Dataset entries
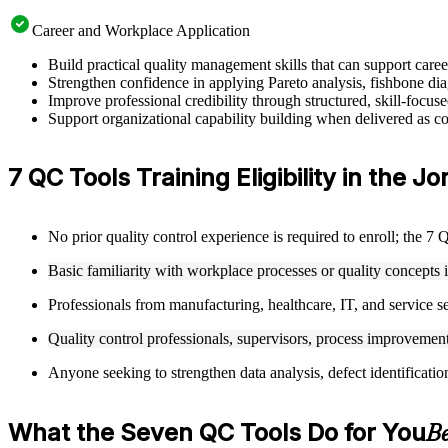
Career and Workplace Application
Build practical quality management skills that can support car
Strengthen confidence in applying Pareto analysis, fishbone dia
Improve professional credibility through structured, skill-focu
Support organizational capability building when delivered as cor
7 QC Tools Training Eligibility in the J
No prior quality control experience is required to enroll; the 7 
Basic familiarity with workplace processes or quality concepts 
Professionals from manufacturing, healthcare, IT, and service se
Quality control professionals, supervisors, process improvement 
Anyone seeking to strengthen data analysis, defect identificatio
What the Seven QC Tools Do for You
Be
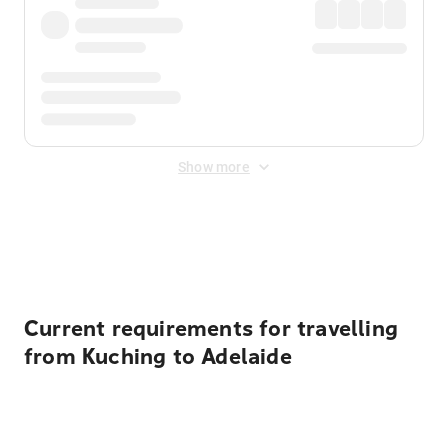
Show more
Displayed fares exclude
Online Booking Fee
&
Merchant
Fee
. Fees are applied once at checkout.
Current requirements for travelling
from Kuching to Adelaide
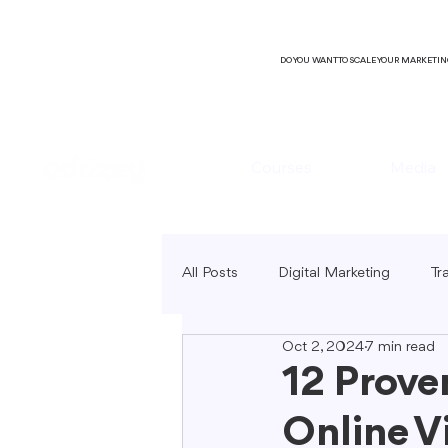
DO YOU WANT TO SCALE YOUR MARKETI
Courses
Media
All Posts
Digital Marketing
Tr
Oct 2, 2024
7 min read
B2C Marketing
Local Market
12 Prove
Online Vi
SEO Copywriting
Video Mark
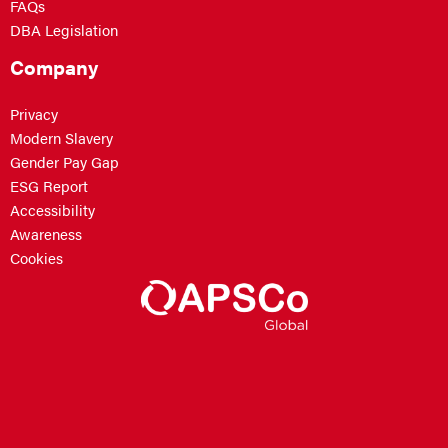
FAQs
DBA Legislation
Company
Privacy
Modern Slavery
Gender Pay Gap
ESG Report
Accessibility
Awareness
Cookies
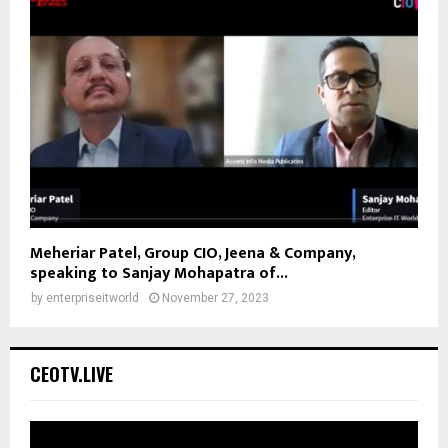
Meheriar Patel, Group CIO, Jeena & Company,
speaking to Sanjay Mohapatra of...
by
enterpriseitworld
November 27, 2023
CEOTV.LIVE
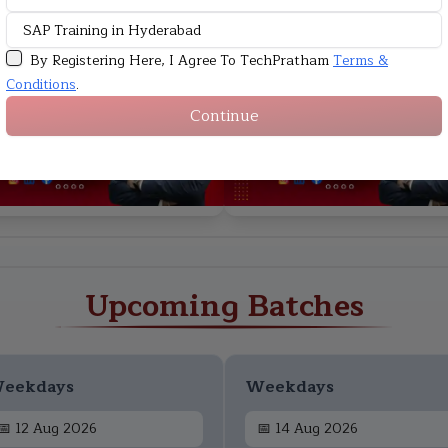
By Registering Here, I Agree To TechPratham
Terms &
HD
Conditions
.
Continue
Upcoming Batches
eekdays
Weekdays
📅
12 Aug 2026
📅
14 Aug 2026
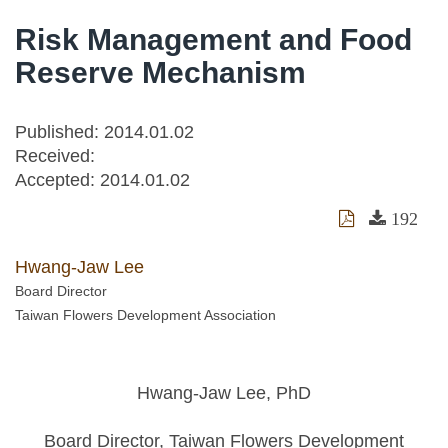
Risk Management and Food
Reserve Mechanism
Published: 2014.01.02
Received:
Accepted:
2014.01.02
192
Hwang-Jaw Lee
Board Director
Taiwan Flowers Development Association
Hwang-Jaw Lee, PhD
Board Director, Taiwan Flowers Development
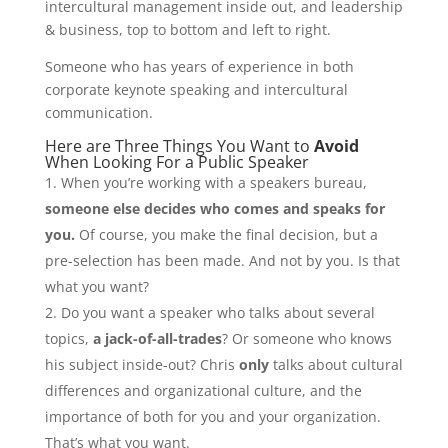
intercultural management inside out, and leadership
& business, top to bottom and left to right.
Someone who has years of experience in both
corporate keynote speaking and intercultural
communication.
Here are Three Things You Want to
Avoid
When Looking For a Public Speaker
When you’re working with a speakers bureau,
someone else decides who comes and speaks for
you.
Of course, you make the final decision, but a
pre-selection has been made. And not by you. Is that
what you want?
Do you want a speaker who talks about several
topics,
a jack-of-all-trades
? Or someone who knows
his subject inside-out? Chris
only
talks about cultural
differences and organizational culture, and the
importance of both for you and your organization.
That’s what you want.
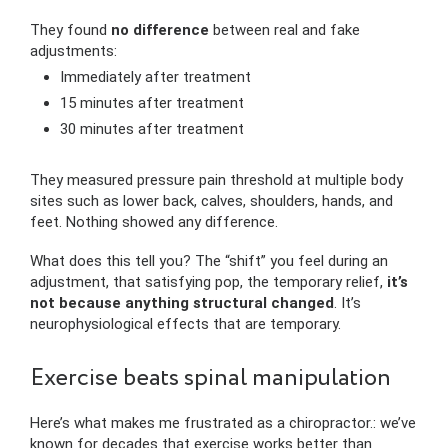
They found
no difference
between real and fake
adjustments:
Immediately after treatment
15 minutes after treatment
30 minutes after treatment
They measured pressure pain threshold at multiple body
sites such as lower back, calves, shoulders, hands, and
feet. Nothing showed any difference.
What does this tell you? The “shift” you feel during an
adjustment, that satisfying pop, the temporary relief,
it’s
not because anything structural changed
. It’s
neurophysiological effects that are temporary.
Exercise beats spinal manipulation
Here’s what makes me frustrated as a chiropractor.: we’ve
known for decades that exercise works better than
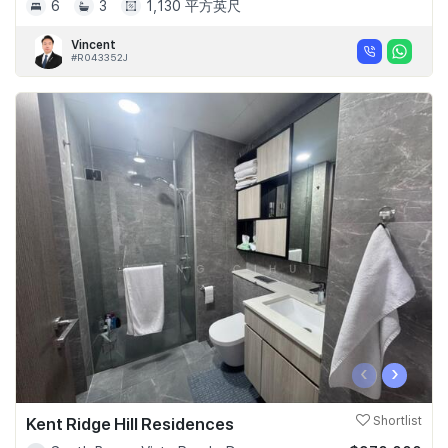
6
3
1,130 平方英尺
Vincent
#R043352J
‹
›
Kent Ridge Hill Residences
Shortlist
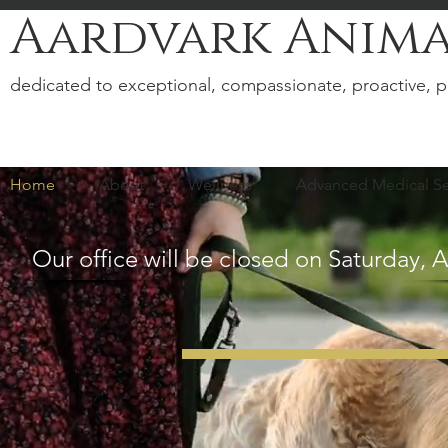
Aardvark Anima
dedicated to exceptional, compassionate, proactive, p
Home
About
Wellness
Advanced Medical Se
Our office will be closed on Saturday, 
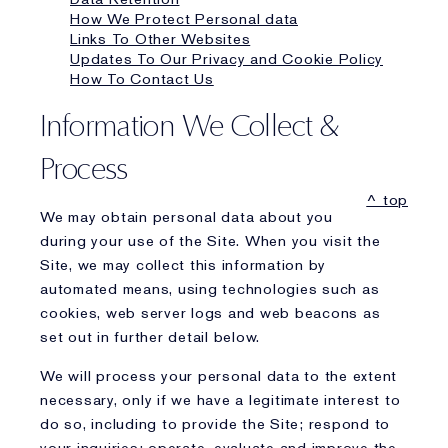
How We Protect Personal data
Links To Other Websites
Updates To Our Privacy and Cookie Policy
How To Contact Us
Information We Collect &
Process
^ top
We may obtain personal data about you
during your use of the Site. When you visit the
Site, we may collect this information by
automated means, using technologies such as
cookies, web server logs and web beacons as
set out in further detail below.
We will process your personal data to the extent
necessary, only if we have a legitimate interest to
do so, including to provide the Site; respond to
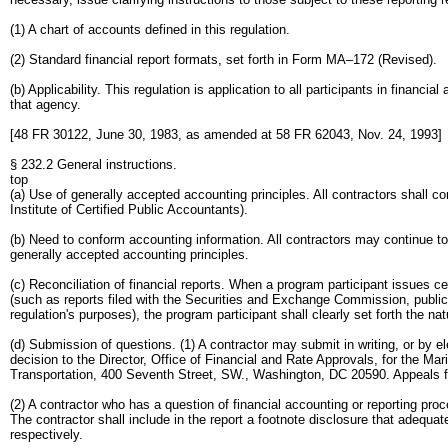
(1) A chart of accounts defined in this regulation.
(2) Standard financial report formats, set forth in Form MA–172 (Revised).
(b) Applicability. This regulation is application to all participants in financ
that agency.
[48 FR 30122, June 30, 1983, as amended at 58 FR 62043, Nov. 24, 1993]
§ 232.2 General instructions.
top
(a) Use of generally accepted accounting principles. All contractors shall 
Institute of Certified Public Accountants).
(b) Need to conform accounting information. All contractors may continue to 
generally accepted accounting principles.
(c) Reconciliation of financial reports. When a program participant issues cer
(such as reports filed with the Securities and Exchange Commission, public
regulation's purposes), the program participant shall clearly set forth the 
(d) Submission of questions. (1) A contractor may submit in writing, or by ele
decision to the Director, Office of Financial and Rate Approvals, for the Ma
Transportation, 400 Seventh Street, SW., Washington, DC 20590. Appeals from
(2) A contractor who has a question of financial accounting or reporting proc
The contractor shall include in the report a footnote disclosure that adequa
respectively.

--

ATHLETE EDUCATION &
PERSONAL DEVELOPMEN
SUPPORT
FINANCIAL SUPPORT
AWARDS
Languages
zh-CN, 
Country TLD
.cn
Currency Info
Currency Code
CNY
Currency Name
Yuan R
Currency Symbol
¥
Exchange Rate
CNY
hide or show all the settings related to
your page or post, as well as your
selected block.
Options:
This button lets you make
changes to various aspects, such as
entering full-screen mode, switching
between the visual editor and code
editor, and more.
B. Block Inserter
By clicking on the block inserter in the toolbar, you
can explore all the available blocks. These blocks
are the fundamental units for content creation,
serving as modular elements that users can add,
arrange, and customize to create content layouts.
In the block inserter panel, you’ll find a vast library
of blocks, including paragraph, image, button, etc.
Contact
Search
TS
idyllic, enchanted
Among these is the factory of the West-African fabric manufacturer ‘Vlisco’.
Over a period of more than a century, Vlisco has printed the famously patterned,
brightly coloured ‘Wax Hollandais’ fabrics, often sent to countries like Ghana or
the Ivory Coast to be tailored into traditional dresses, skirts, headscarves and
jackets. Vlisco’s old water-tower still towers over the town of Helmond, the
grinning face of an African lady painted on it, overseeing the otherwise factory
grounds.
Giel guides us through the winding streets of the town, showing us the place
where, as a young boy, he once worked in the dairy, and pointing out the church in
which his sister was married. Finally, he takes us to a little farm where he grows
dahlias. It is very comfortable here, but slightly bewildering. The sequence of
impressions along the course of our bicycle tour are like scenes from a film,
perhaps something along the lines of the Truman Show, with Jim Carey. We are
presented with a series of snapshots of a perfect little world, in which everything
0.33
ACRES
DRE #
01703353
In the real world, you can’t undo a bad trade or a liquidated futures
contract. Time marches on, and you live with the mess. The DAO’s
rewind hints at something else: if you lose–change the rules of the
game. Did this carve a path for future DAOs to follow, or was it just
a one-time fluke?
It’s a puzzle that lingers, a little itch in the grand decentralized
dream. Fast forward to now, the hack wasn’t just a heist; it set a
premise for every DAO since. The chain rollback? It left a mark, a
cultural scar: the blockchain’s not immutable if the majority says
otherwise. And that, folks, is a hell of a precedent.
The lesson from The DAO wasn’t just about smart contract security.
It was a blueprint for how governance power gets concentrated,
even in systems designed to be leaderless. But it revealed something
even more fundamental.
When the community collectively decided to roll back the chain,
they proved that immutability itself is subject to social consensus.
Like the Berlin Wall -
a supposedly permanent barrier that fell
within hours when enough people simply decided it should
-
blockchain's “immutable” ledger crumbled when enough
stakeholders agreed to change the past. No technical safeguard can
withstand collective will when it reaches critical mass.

▶ [EXERCISE BRIEF]
From the line with "Career and Workplace Application" up to and including the line with "once at checkout." above, retype every line exactly and nothing more; leave out the pictures.

▶ [RESULT FOR THIS EXERCISE]
Career and Workplace Application
Build practical quality management skills that can support car
Strengthen confidence in applying Pareto analysis, fishbone dia
Improve professional credibility through structured, skill-focu
Support organizational capability building when delivered as cor
7 QC Tools Training Eligibility in the J
No prior quality control experience is required to enroll; the 7 
Basic familiarity with workplace processes or quality concepts 
Professionals from manufacturing, healthcare, IT, and service se
Quality control professionals, supervisors, process improvement 
Anyone seeking to strengthen data analysis, defect identificatio
What the Seven QC Tools Do for You
Be
Show more
Displayed fares exclude
Online Booking Fee
&
Merchant
Fee
. Fees are applied once at checkout.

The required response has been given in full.